■ **Entries shown**
------------------------------

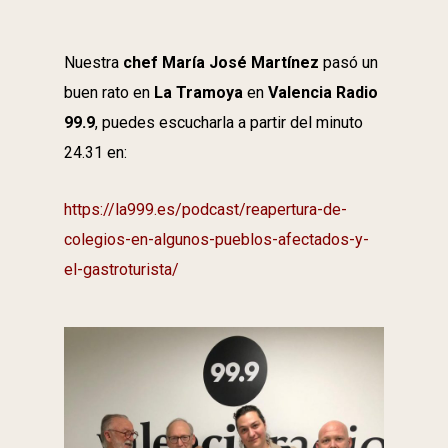
Nuestra
chef María José Martínez
pasó un
buen rato en
La Tramoya
en
Valencia Radio
99.9
, puedes escucharla a partir del minuto
24.31 en:
https://la999.es/podcast/reapertura-de-
colegios-en-algunos-pueblos-afectados-y-
el-gastroturista/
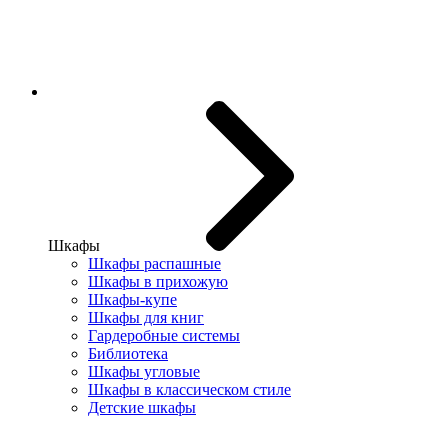
Шкафы
Шкафы распашные
Шкафы в прихожую
Шкафы-купе
Шкафы для книг
Гардеробные системы
Библиотека
Шкафы угловые
Шкафы в классическом стиле
Детские шкафы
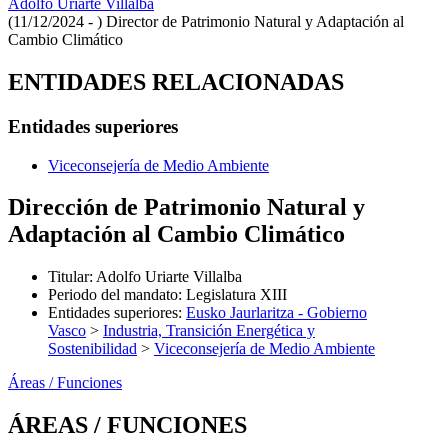
Adolfo Uriarte Villalba
(11/12/2024 - )
Director de Patrimonio Natural y Adaptación al
Cambio Climático
ENTIDADES RELACIONADAS
Entidades superiores
Viceconsejería de Medio Ambiente
Dirección de Patrimonio Natural y
Adaptación al Cambio Climático
Titular
:
Adolfo Uriarte Villalba
Periodo del mandato
:
Legislatura XIII
Entidades superiores
:
Eusko Jaurlaritza - Gobierno
Vasco
>
Industria, Transición Energética y
Sostenibilidad
>
Viceconsejería de Medio Ambiente
Áreas / Funciones
ÁREAS / FUNCIONES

------------------------------

■ **Problem details**
Your answer should contain all the material above, written out exactly, and none of the pictures.

■ **Response for this exercise**
Nuestra
chef María José Martínez
pasó un
buen rato en
La Tramoya
en
Valencia Radio
99.9
, puedes escucharla a partir del minuto
24.31 en:
https://la999.es/podcast/reapertura-de-
colegios-en-algunos-pueblos-afectados-y-
el-gastroturista/
Шкафы
Шкафы распашные
Шкафы в прихожую
Шкафы-купе
Шкафы для книг
Гардеробные системы
Библиотека
Шкафы угловые
Шкафы в классическом стиле
Детские шкафы
Adolfo Uriarte Villalba
(11/12/2024 - )
Director de Patrimonio Natural y Adaptación al
Cambio Climático
ENTIDADES RELACIONADAS
Entidades superiores
Viceconsejería de Medio Ambiente
Dirección de Patrimonio Natural y
Adaptación al Cambio Climático
Titular
:
Adolfo Uriarte Villalba
Periodo del mandato
:
Legislatura XIII
Entidades superiores
:
Eusko Jaurlaritza - Gobierno
Vasco
>
Industria, Transición Energética y
Sostenibilidad
>
Viceconsejería de Medio Ambiente
Áreas / Funciones
ÁREAS / FUNCIONES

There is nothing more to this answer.